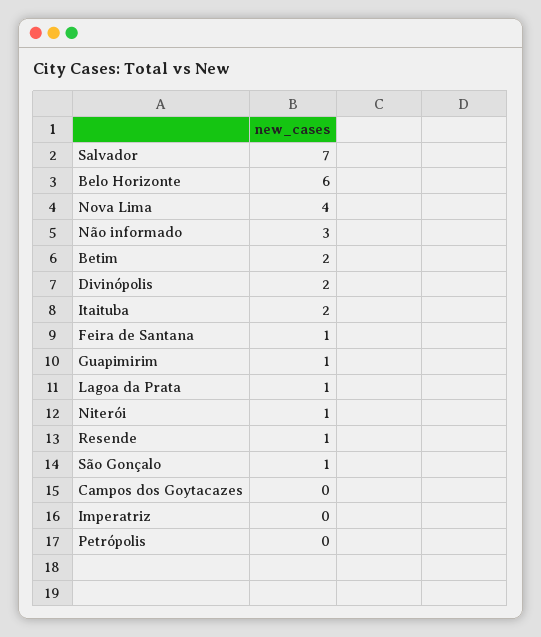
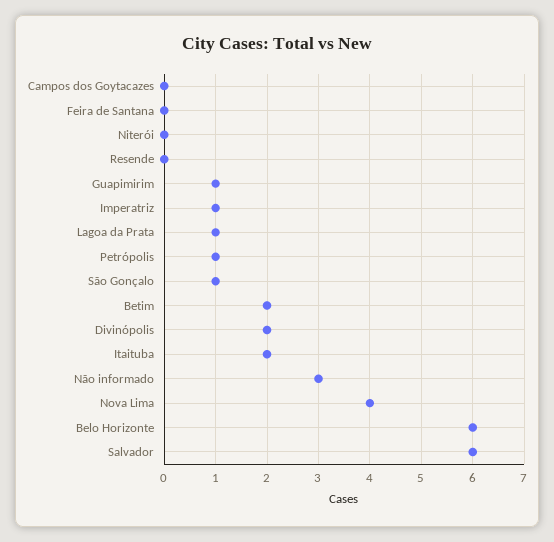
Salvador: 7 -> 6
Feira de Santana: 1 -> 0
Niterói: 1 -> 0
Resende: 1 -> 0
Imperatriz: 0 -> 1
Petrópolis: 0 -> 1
* * *
### Task goal
The records above are to be repeated exactly, with every picture removed from the copy.

### Problem solution
Salvador: 7 -> 6
Feira de Santana: 1 -> 0
Niterói: 1 -> 0
Resende: 1 -> 0
Imperatriz: 0 -> 1
Petrópolis: 0 -> 1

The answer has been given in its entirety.